I received a letter addressed simply to ‘The Literary Critical detective’ c/o Françoise. I came downstairs from my study to find it half wedged through the letterbox of my front door. Françoise herself was out, and although I could have simply opened it there and then my sense of correctness meant that I waited until her return.
The address had been typed out onto a separate sheet of paper and then stuck on to the envelope. As such it allowed me no clue as to the identity of my mysterious correspondent. Interestingly, it was also incorrect, or rather incomplete, which suggested that whilst the writer had taken pains to obscure their identity, they were nevertheless still a little careless in their work
When, some hours later, Françoise finally returned I pressed her to open the letter. Immediately sensing my urgency she took great delight in fussing over her things. ‘It won’t do for me to simply drop my bags when I walk in through the door. How am I supposed to get my work done when I’m expected to just stop like this? Am I not even allowed to take my coat and shoes off, after I’ve been out all day fetching things for you? And let me put my shopping away first. Tut.’ This last was just to annoy me, it being a game she played to frustrate me when I was at my most fervent, and to impose her own will on any situation. ‘Let me have a look then.’
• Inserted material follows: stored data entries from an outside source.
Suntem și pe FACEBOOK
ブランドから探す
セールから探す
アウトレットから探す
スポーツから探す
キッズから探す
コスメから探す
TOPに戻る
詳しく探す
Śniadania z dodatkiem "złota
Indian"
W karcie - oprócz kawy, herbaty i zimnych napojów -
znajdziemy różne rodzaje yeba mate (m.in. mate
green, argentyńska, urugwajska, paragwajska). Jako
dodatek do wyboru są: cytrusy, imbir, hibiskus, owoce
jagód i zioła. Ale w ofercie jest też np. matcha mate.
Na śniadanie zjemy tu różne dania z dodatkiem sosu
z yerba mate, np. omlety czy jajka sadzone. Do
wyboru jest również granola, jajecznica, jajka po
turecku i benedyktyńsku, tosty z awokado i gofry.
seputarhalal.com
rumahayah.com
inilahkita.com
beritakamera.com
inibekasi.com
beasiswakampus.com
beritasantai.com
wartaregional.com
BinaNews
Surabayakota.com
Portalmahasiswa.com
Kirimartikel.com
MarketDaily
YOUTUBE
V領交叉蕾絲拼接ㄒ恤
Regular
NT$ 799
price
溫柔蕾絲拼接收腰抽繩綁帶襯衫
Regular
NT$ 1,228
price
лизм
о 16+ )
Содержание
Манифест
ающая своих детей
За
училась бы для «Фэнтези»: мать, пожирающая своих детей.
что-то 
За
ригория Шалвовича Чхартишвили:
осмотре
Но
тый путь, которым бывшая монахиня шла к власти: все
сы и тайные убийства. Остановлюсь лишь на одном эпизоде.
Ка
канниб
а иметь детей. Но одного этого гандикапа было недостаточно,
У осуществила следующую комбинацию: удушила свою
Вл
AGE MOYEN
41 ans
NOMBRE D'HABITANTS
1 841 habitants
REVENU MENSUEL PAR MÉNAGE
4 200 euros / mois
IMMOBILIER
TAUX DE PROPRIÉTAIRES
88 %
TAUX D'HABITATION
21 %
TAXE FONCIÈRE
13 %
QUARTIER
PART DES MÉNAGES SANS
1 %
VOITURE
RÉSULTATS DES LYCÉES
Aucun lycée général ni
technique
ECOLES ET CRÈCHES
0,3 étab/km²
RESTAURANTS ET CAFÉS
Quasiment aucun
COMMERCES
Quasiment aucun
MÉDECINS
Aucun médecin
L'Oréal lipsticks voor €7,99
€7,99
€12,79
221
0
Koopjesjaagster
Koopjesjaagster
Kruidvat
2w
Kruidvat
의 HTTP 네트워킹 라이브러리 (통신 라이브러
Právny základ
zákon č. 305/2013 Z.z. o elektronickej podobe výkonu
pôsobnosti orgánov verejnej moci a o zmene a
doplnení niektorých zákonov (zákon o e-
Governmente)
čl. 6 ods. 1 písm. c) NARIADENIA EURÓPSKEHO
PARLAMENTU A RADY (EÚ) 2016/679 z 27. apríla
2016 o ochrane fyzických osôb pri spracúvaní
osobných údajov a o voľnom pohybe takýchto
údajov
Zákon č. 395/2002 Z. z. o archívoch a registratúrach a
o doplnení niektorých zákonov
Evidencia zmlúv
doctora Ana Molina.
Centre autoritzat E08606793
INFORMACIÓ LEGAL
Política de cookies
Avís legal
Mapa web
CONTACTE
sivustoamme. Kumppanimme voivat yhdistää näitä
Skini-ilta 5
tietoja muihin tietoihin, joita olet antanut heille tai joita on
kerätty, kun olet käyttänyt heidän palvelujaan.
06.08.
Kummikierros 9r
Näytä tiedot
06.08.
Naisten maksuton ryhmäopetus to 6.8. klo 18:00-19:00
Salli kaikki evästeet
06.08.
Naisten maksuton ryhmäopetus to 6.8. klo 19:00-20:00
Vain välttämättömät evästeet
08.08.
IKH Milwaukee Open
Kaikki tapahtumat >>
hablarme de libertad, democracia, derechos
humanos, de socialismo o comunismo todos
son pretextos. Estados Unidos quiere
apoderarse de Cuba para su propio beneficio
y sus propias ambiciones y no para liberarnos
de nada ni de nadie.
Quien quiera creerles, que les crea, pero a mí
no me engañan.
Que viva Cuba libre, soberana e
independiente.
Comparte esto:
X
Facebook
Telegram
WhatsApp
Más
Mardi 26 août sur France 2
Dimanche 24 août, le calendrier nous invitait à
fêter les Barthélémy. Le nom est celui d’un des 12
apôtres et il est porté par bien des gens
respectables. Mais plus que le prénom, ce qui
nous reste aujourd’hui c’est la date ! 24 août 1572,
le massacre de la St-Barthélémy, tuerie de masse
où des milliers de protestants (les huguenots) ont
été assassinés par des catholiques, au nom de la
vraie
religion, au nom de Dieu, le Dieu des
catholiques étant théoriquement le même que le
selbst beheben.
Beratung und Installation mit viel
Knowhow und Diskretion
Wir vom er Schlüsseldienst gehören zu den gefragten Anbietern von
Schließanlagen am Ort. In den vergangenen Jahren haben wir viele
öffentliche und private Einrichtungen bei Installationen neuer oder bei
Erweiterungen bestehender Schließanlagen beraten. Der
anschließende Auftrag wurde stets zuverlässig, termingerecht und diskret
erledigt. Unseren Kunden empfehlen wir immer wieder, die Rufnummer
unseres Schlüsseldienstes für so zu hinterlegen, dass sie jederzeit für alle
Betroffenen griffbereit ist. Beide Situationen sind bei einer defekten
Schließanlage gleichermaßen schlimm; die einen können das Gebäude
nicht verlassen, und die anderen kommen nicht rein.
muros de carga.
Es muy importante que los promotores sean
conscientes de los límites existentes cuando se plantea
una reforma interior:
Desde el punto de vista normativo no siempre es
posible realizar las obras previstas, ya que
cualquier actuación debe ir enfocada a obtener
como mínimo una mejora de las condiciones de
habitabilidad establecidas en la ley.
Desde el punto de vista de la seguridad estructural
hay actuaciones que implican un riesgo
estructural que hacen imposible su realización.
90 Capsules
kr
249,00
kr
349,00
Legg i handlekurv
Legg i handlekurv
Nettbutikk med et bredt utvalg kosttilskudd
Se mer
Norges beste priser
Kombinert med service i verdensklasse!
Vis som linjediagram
She opened the envelope, pulled out the one sheet of paper and cast her eye over it a little suspiciously; then when the suspicion had worn off, with a look of concentrated confusion; and then, finally, with a yawn of boredom. She tossed it away, so that I had to retrieve it from the far side of the desk at which she had placed herself. ‘It is from Thistleton,’ she said, her tone letting me know precisely what she thought of that.
Indeed it was from Thistleton, that great scholar, a fact that will account for the inattention to the address – he was in a sense, only sending something out for it to come back. I have not seen this man for some time past, despite his protestations that we should be great associates. So this letter came as something of a surprise. In it, he apologises for not writing sooner, accounting for his silence by the need to find some suitable response to my previous works.
He proceeds to warn me in his own particular way, quoting those lines from the Aeneid: ‘The descent to Avernos is easy … but to retrace your steps and escape back to the upper air, this is the task, this is the difficulty’. Thistleton reminds me to be mindful of this in my work as the world’s only consulting Literary Critical Detective, and mentions to me the figure of Daedalus.
I am, indeed, beset by difficulties, and by tasks that lie at hand. However, I will be always mindful of these words.